In many ways, the purchase process will look similar to buying a single-family home. You will look for a property, make an offer, obtain financing, go through the due diligence process, and close the transaction. However, given the investment size, some transaction elements, particularly obtaining financing and reviewing due diligence documents, are much more substantial.
Start Searching for Financing Early
Obtaining suitable financing can often be the trickiest part of purchasing an apartment complex. Generally, loans through Freddie Mac and Fannie Mae are ideal funding options due to their long terms and reasonable interest rates.
For smaller deal sizes or for investors looking for the flexibility to refinance the property to pull cash out of the deal, community banks can be a great lending option. These banks work on relationships, so it’s important to start building a personal relationship and building your credibility early.
Expect a More Complex Due Diligence Process
Several financial and physical reports comprise the due diligence process when purchasing an apartment complex. The process is a vital time for the buyer to evaluate whether the property is a worthwhile investment.

→ **Listed entries**

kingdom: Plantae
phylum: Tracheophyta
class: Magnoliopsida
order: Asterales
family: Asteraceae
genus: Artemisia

==

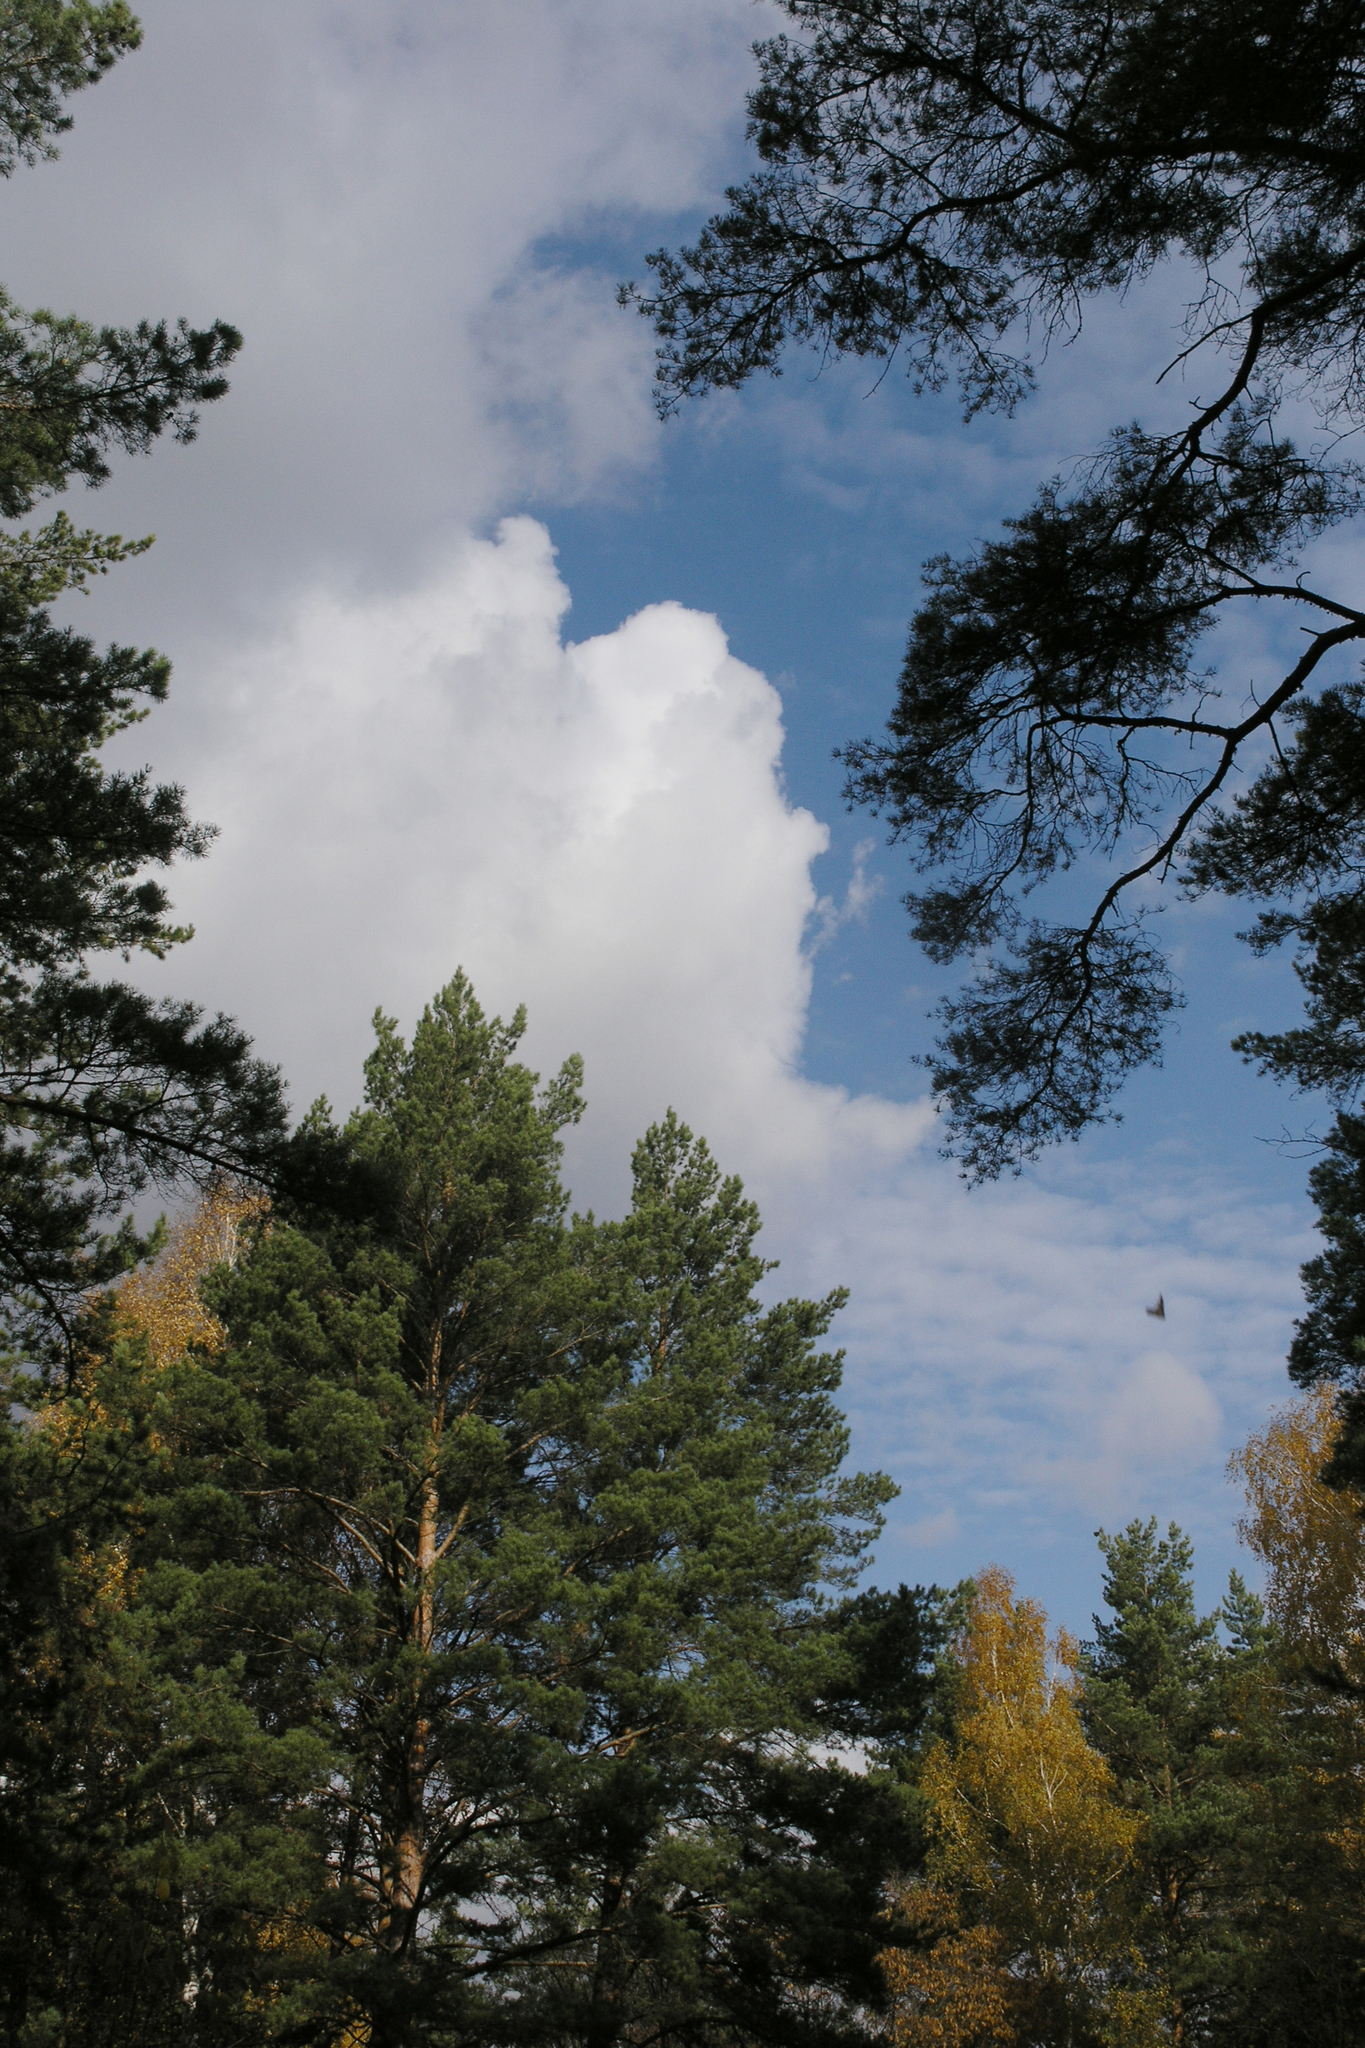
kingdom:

→ **Required actions**
**A)** Answer these about the passage on buying an apartment complex:
(i) Which two loan sources does it call ideal funding options?
(ii) What do community banks work on?
(iii) During due diligence, what should the buyer evaluate?
**B)** Carry on the passage about buying an apartment complex from its last sentence.
These items come from a separate source and have nothing to do with the text.

→ **Per-task answers**
**A)**
(i) Freddie Mac and Fannie Mae
(ii) Relationships
(iii) Whether the property is a worthwhile investment

**B)**
The buyer gets more detailed information regarding the financial performance of the complex through a financial audit report, market report, lease audit, and appraisal. Of course, it is also a time to carefully consider the physical condition of the property through the property condition assessment, unit walk, and environmental site assessment.
Your lender uses this information to confirm the underwriting assumptions, but the potential buyer should also use these new details to assess whether the property fits into their business plan.
Multifamily properties have a place in any portfolio. Of course, when planning an investment strategy, remember that more significant investments often yield greater returns. To find out more, call us with any questions you may have.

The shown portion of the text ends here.